Thursday, February 6, 2014

How to Replace Foam in a Cushion

Let's face it: "flat" chair cushions are not comfortable to sit on, especially when the reclining chair supports are steel! Here's my how-to and photos for adding a zipper to a cushion and replacing the foam.

Below is the "before" photo. I have had this Lazy-Boy recliner only about 1-1/2 years, but the seat cushion was flat and uncomfortable to sit on! This chair is a family favorite at my house, so it gets lots of use! I needed to fix it fast!


There was no zipper in the cushion, so I knew I would need to remove that "Do not remove!" tag along with stitching to replace the foam. 

Do not remove this tag!

I wanted good quality foam to replace the old, and I wanted the foam to be 1 piece. I checked in several stores and on the internet, and good foam can be very pricey! Some sites had custom, cut-to-size foam for around $100.00 for the size that I needed! This price did not include the Dacron wrap, zipper, or shipping!

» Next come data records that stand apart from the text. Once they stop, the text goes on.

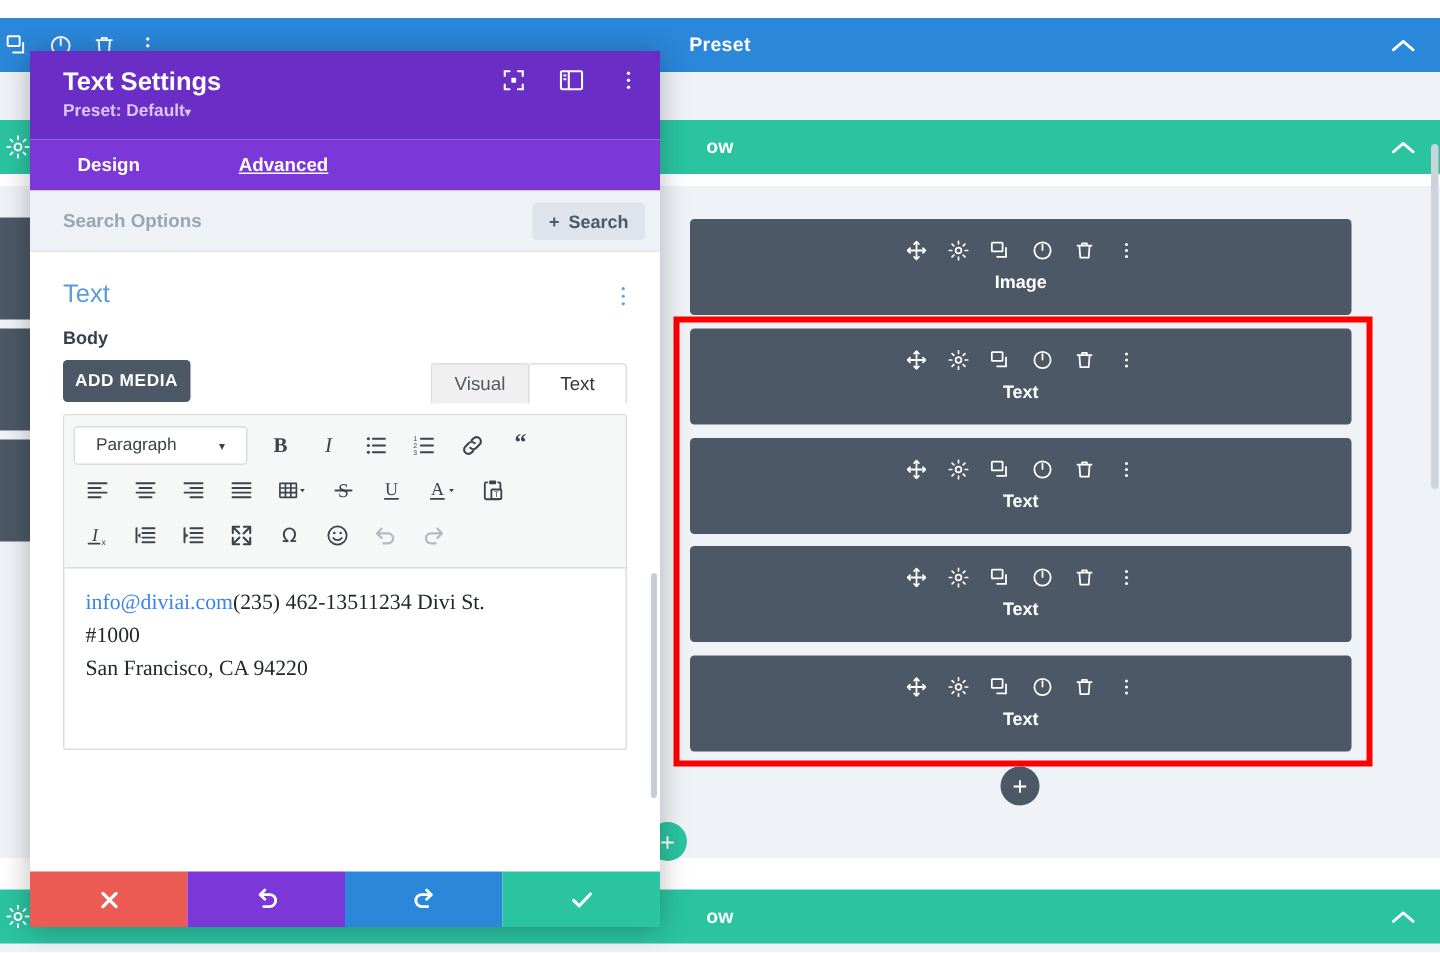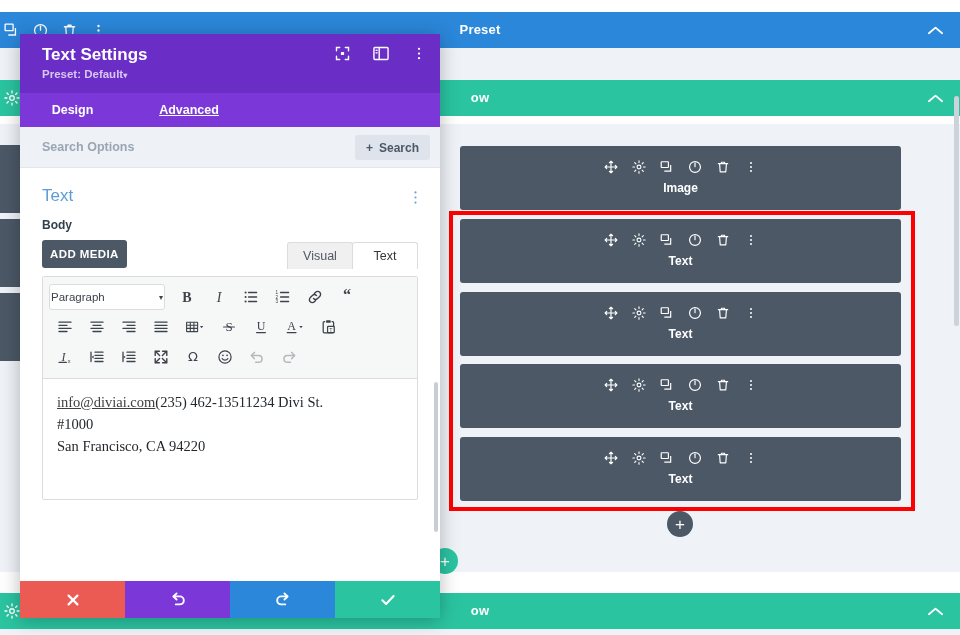--- a/index.html
+++ b/index.html
@@ -215,21 +215,21 @@
     width: 32px; height: 28px;
     display: flex; align-items: center; justify-content: center;
     color: #3c434a;
   }
   .tbtn.dim { color: #b4b9be; }
   .tbtn svg { display: block; }
   .para-select {
     width: 116px; height: 26px;
     border: 1px solid #dcdcde; border-radius: 3px; background: #fff;
     display: flex; align-items: center; justify-content: space-between;
-    padding: 0 1px; box-sizing: border-box;
+    padding: 0 14px; box-sizing: border-box;
     font-size: 11.5px; color: #3c434a;
     margin-right: 6px;
   }
   .mini-caret { font-size: 8px; color: #3c434a; margin-left: 2px; }
 
   .tmce-content {
     padding: 12px 14px 16px 14px;
     min-height: 92px;
     font-family: "Liberation Serif", serif;
     font-size: 14.5px;
@@ -787,21 +787,21 @@
               <div class="tbtn dim">
                 <svg width="16" height="16" viewBox="0 0 16 16" fill="none" stroke="#b4b9be" stroke-width="1.5" stroke-linecap="round" stroke-linejoin="round">
                   <path d="M13.4 6.6H6.3a3.3 3.3 0 0 0 0 6.6h3.1"></path>
                   <path d="M10.6 3.4l3 3.2-3 3.1"></path>
                 </svg>
               </div>
             </div>
           </div>
 
           <div class="tmce-content">
-            <span style="color:#404040;text-decoration:underline;">info@diviai.com</span><span>(235) 462-13511234 Divi St.</span><br>
+            <span style="color:#3b82f6;">info@diviai.com</span><span>(235) 462-13511234 Divi St.</span><br>
             <span>#1000</span><br>
             <span>San Francisco, CA 94220</span>
           </div>
         </div>
       </div>
 
 
       <div class="panel-scroll"></div>
     </div>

I finally decided to call and visit a local upholstery shop. The owner examined my cushion and said it contained a type of foam that typically doesn't hold up well. He sold me good, dense, furniture quality foam for my cushion. Not only did he cut the foam to size, he also applied the Dacron wrap so it would be "rounder". He even gave me an upholstery zipper! Amazingly, the total price was $45.00!

Nice wrap!
Spray glue attached the wrap.

I used a seam ripper to very carefully remove the stitching from the back side of the cushion. I also removed stitching from the two ends at the back of the cushion, being careful not to remove the stitching at the cording.

Remove stitches carefully!
Removing stitching from the ends

Once the stitching was removed, the truth was revealed: 2 pieces of foam that were beyond use!!

I folded the foam in half, and it easily slipped out of the cushion cover.

Folding foam for removal
2 Flat cushions!!

The edges where the zipper would be sewn had raveled, so I serged the edges.

This upholstery zipper did not have "endpoints" so, I securely stitched over the zipper ends. This necessary step prevents the zipper pull from coming off the zipper.

Next, I turned the fabric under about 5/8", pinned it to the left side of the zipper, and stitched the seam twice. 

Please note: The amount of fabric turned under may vary depending on the original seam allowance of the cushion cover.  Make sure that the zipper and fabric will be the same width as the side of the cushion before sewing.

I then unzipped the zipper so I could apply the zipper to the right side. Again, I turned the fabric under, pinned it to the right side of the zipper, and stitched the seam twice.

The zipper is sewn!

The last step for adding the zipper was to sew back the fabric ends where I had removed the stitching. This fabric was sewn over the fabric where I had applied the zipper. These seams were sewn twice, also.

Note: Be very careful when you try to sew over the zipper, even if it is plastic. You may need to sew up to the teeth of the zipper and skip a couple of stitches before sewing again.

Watch out for pins!

The zipper is now complete and zips easily!

To insert the new foam, my husband and I folded the foam and pushed it in the cover, being careful not to put pressure on the ends of the zipper. I inserted my hand and "worked" with the foam until it was even in the cover.

My new cushion!

My chair is now more "comfy" than ever!